# WRITTEN TASK
Count how many lines of the listing contain the string "绝不答应", with case counting, and give only that number.

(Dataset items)
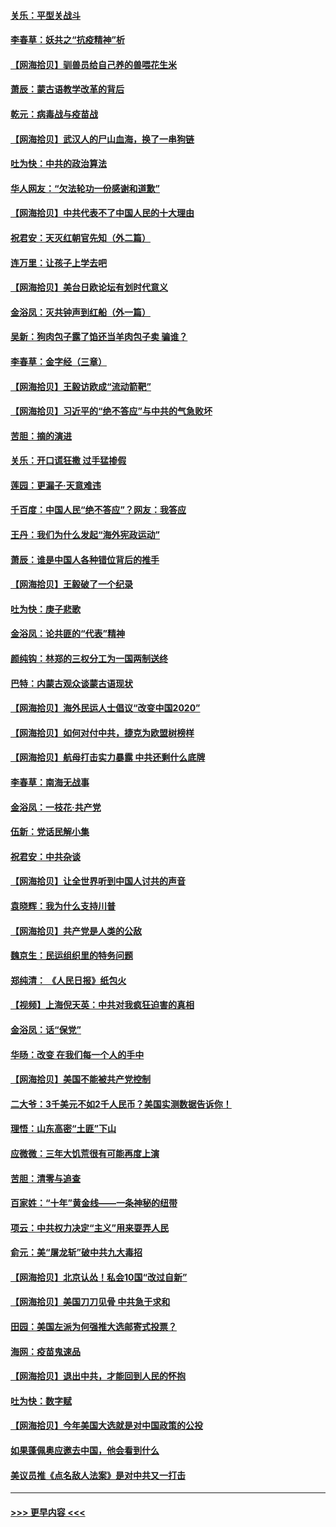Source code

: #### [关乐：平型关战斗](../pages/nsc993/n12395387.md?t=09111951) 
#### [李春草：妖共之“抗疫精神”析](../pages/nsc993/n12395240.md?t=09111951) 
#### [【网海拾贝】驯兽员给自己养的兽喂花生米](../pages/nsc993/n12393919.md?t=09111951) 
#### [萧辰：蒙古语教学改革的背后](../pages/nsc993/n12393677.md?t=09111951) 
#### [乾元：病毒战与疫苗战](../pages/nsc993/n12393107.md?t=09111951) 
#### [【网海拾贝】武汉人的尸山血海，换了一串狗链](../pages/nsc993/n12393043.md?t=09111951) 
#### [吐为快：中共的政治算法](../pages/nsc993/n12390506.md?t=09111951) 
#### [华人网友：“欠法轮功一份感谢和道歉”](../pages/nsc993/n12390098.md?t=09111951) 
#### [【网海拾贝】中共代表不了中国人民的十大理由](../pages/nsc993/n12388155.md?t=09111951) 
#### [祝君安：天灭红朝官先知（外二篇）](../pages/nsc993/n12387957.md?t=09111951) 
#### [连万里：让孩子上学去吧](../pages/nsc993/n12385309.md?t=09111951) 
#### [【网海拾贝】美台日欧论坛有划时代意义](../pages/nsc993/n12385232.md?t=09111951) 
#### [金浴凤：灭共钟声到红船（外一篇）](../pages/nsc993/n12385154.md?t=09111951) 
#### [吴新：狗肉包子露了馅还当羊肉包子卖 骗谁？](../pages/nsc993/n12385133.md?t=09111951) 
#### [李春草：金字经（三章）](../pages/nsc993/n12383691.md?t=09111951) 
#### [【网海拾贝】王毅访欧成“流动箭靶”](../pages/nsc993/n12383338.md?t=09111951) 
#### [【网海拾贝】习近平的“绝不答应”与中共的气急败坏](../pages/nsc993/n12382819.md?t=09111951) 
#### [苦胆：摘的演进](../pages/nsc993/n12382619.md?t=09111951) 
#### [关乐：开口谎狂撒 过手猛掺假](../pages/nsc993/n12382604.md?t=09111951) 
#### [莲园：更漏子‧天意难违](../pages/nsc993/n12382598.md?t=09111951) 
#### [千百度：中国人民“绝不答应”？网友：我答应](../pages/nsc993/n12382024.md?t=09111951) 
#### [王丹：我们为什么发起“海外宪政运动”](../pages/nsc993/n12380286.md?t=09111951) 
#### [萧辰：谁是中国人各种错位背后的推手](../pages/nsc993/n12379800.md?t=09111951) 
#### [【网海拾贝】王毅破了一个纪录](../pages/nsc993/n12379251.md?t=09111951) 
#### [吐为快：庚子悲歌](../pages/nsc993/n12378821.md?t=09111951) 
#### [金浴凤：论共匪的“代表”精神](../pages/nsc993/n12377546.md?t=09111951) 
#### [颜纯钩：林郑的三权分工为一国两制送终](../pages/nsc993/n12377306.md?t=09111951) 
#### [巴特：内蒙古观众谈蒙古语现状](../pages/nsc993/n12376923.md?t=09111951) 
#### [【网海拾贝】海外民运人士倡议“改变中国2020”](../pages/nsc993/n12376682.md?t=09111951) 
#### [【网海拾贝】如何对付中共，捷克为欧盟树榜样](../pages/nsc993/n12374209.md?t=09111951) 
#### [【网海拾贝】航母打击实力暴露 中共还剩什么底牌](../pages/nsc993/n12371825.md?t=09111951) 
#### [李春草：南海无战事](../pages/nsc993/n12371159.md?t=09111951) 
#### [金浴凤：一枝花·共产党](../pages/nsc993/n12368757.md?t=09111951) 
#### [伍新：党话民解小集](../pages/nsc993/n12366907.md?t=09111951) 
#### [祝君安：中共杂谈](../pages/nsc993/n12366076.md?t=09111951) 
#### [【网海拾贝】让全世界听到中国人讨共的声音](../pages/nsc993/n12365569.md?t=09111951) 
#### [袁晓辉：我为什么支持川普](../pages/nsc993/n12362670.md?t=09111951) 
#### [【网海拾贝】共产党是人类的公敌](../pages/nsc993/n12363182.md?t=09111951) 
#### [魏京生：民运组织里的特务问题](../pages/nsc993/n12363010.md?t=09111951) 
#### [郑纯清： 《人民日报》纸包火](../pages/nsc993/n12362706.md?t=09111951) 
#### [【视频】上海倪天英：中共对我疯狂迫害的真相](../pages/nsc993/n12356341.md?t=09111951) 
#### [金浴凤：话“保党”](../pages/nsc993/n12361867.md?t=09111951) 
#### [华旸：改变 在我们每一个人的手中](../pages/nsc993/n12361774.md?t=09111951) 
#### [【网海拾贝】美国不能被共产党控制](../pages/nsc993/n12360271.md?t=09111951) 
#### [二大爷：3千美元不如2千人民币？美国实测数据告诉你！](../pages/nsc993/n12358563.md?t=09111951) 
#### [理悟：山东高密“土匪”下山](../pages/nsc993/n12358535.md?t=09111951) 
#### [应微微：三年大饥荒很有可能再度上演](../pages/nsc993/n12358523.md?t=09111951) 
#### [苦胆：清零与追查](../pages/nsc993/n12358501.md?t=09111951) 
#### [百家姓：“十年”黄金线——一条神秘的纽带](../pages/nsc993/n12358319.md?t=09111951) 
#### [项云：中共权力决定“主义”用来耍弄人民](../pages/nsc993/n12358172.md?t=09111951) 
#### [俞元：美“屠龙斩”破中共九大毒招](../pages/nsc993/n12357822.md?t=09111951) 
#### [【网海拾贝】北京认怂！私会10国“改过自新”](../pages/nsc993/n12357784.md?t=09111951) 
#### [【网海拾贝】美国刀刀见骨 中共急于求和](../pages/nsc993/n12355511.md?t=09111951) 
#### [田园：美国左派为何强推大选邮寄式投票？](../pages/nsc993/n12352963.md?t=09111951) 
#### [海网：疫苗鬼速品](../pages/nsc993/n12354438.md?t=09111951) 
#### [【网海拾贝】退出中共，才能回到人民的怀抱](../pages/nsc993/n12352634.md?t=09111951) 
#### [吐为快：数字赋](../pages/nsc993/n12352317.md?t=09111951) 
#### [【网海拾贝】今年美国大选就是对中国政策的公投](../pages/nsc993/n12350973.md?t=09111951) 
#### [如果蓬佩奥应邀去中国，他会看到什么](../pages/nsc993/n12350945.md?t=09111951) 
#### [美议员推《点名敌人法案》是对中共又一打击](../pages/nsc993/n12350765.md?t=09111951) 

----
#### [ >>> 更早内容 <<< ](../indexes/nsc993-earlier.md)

# TASK ANSWER
2